### Input data:
Segment Open
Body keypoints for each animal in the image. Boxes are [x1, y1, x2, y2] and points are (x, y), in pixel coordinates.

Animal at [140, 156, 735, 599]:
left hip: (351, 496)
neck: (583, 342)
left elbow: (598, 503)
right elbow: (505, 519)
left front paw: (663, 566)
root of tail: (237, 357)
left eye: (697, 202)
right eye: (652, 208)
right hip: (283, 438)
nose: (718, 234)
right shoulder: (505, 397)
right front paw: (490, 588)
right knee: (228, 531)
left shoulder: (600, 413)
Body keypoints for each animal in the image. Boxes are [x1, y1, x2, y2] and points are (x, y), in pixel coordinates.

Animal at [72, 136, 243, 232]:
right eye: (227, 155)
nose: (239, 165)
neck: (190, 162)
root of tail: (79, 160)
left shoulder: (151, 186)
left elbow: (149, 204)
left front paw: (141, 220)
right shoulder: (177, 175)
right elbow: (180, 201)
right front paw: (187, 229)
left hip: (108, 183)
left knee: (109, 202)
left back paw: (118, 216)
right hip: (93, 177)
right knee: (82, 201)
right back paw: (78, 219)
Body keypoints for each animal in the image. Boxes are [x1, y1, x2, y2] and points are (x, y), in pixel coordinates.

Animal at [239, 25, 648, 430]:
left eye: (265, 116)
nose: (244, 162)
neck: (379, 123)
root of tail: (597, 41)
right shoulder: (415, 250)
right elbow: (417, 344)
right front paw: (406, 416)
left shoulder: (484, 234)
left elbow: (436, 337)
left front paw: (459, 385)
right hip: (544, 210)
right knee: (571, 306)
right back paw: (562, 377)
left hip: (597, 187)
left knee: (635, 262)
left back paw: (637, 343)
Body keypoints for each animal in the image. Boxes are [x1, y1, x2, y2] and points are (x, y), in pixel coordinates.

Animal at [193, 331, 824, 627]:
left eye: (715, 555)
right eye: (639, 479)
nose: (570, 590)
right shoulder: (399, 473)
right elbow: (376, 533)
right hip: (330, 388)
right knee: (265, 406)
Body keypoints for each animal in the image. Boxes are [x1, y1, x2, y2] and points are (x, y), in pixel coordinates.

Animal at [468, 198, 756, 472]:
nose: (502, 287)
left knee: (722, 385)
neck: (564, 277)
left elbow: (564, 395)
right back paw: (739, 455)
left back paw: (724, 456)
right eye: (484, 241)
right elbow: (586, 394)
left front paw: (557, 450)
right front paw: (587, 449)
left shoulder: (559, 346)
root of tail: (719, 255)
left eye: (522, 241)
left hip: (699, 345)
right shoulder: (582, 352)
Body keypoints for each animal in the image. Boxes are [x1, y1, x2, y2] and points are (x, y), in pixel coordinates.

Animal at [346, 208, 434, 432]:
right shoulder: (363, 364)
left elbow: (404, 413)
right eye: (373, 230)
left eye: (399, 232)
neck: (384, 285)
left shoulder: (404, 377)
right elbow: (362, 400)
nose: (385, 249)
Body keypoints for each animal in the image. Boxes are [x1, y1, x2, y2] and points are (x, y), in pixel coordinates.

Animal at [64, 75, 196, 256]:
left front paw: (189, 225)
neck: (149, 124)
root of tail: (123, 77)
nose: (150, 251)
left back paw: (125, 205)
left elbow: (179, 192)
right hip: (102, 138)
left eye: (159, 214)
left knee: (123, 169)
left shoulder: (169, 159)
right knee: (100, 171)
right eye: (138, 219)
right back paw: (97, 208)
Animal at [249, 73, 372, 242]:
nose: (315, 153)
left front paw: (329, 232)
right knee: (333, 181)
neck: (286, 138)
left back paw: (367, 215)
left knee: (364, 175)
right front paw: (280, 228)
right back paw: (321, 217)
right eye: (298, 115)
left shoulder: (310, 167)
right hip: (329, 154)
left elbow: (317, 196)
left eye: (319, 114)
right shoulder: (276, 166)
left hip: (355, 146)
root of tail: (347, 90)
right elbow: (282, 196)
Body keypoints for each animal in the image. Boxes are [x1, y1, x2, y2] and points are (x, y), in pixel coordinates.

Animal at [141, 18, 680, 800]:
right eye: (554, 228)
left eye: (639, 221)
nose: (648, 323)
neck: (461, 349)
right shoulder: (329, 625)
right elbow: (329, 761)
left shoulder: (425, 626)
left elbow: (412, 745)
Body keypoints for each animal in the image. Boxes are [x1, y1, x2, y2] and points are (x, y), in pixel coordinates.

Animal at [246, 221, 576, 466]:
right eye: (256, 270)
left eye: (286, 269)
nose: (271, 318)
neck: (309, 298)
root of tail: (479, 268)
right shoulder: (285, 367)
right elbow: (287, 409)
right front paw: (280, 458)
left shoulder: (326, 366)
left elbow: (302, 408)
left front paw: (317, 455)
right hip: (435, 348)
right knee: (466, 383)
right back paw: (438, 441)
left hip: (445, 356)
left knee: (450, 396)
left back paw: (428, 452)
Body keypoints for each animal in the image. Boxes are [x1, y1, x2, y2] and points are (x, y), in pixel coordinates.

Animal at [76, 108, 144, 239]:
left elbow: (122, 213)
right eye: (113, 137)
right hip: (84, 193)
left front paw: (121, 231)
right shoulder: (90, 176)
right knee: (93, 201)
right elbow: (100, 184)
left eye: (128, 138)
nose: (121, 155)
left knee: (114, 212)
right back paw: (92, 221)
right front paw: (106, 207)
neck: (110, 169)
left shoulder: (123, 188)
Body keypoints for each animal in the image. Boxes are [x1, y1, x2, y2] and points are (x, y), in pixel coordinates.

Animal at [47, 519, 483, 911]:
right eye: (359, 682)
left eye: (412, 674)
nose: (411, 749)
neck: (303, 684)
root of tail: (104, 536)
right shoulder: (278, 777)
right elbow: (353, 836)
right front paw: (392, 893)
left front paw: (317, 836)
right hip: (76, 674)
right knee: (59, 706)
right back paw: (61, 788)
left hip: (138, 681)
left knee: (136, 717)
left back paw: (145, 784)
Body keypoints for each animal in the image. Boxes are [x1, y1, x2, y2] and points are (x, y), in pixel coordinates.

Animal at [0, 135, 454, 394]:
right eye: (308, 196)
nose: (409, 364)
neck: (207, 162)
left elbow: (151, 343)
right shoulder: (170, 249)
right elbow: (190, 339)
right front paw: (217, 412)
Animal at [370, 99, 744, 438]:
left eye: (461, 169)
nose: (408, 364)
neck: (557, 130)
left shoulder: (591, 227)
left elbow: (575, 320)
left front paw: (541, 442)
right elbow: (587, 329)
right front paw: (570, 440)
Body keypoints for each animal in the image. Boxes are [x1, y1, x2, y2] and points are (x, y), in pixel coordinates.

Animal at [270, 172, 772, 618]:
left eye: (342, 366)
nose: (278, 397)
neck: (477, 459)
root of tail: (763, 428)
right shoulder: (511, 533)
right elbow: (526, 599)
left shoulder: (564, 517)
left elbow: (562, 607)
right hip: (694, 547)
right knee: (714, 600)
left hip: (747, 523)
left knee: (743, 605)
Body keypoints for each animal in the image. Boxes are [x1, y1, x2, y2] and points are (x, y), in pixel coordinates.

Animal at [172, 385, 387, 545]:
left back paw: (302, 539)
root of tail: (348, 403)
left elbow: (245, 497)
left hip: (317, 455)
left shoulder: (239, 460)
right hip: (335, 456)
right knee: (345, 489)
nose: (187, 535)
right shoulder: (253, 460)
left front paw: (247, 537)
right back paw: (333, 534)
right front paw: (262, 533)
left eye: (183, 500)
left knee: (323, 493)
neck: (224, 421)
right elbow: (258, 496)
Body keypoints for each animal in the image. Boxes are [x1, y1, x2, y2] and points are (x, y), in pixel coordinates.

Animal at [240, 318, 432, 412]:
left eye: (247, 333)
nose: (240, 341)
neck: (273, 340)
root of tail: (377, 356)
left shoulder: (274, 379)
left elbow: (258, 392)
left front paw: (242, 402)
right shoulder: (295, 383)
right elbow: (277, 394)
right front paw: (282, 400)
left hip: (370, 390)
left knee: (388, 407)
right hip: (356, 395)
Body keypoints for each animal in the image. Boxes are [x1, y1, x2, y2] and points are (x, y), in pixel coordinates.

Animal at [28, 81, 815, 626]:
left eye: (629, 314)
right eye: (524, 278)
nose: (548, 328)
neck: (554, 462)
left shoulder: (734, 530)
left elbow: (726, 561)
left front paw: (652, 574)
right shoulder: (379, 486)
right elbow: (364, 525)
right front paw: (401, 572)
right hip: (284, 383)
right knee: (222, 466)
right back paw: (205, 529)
Segment Closed
### What the exercise asks:
Please output the lines of the listing above that fall in the stretch from the one with "right shoulder: (253, 460)" through the one with "right elbow: (277, 394)", exactly and only those.

### Exercise result:
right shoulder: (253, 460)
left front paw: (247, 537)
right back paw: (333, 534)
right front paw: (262, 533)
left eye: (183, 500)
left knee: (323, 493)
neck: (224, 421)
right elbow: (258, 496)
Body keypoints for each animal in the image. Boxes are [x1, y1, x2, y2] and points are (x, y), in pixel coordinates.

Animal at [240, 318, 432, 412]:
left eye: (247, 333)
nose: (240, 341)
neck: (273, 340)
root of tail: (377, 356)
left shoulder: (274, 379)
left elbow: (258, 392)
left front paw: (242, 402)
right shoulder: (295, 383)
right elbow: (277, 394)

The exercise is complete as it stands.